→ Task brief
Where the string "scroll" appears in a line of the material below, copy that line.
*** Material provided
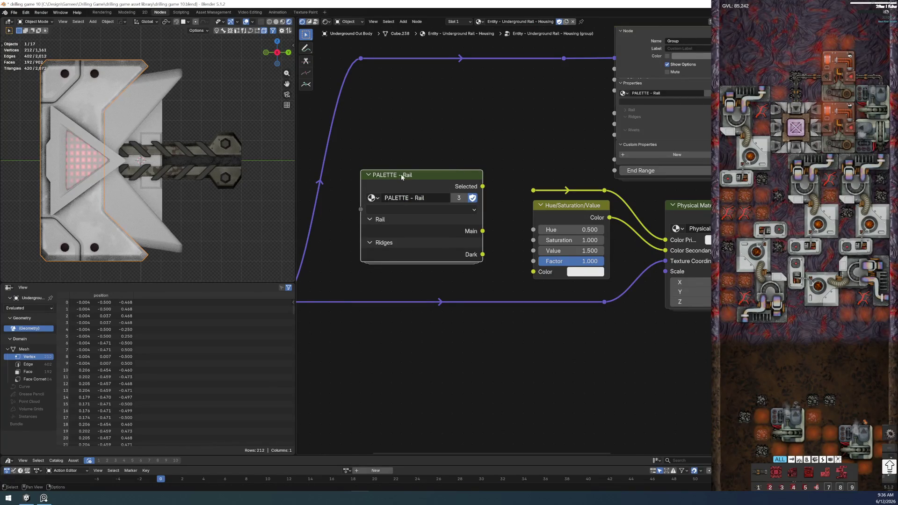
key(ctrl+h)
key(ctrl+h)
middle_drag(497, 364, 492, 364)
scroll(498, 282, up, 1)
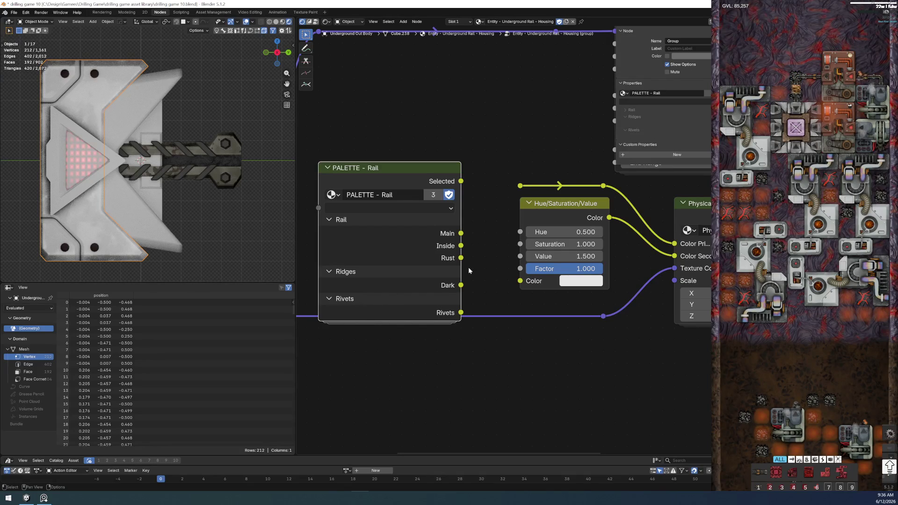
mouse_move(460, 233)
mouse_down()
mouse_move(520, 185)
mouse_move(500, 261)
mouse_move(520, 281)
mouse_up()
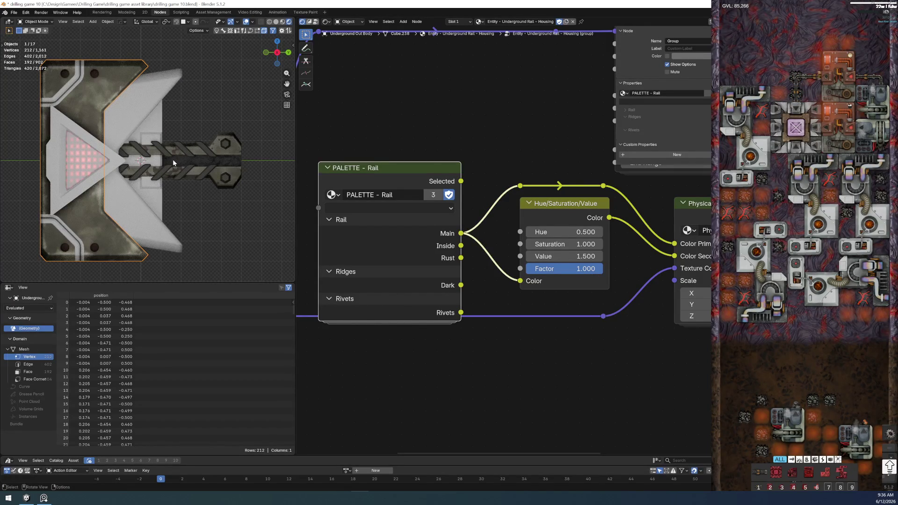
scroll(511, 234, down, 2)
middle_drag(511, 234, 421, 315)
******
*** Material provided
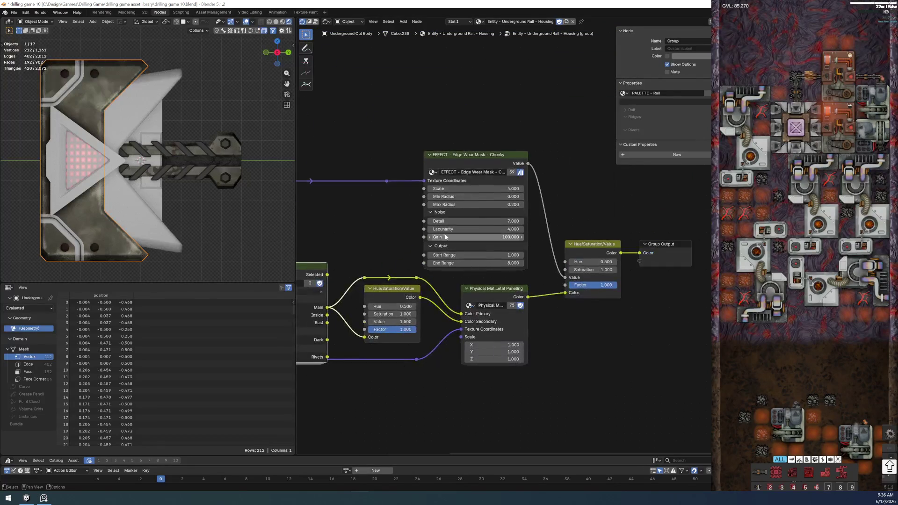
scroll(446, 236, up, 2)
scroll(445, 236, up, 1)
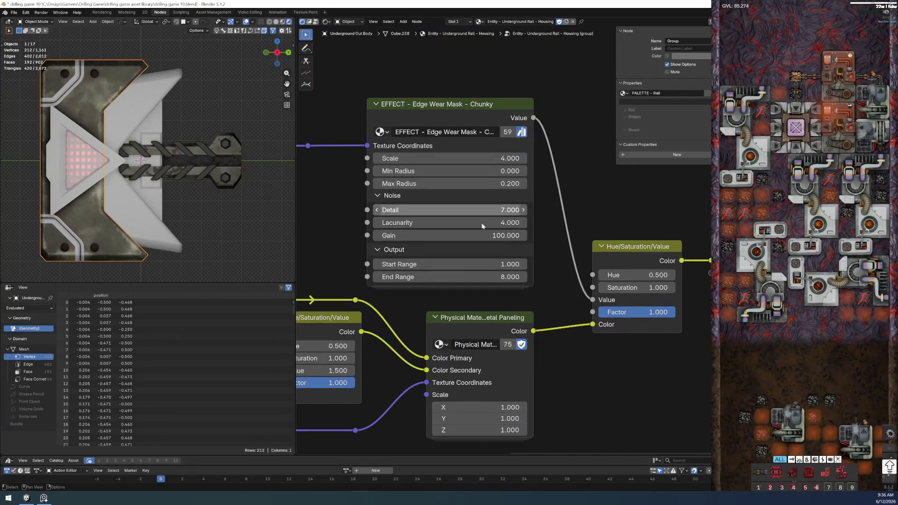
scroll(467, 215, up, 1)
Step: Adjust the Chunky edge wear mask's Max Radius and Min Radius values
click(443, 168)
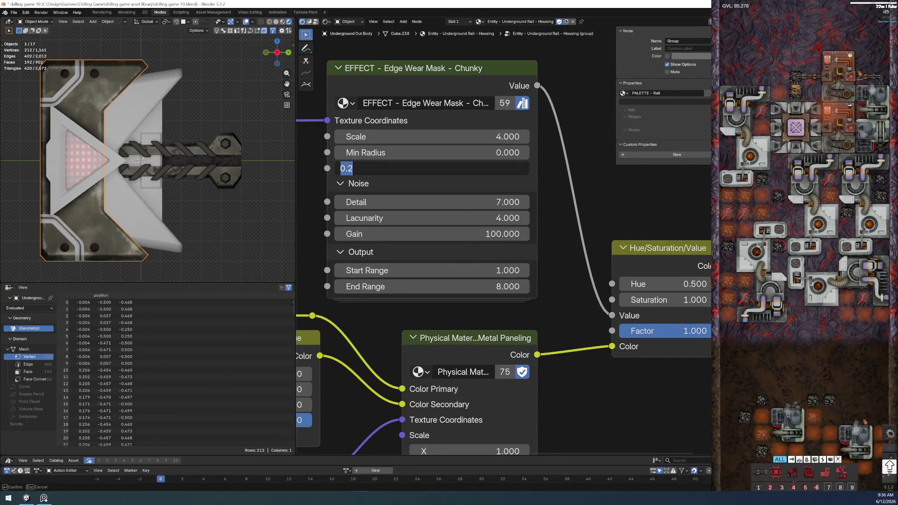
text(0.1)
******
*** Material provided
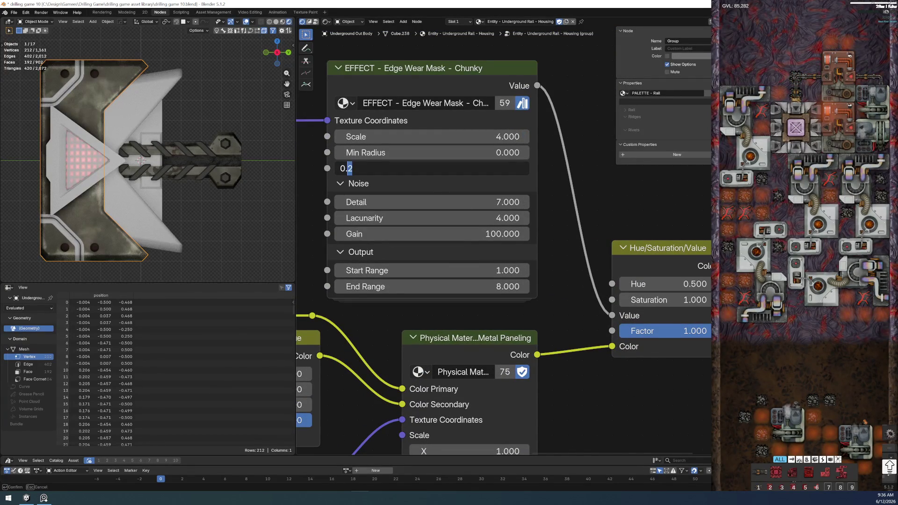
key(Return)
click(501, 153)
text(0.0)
******
→ Response
scroll(498, 282, up, 1)
scroll(511, 234, down, 2)
scroll(446, 236, up, 2)
scroll(445, 236, up, 1)
scroll(467, 215, up, 1)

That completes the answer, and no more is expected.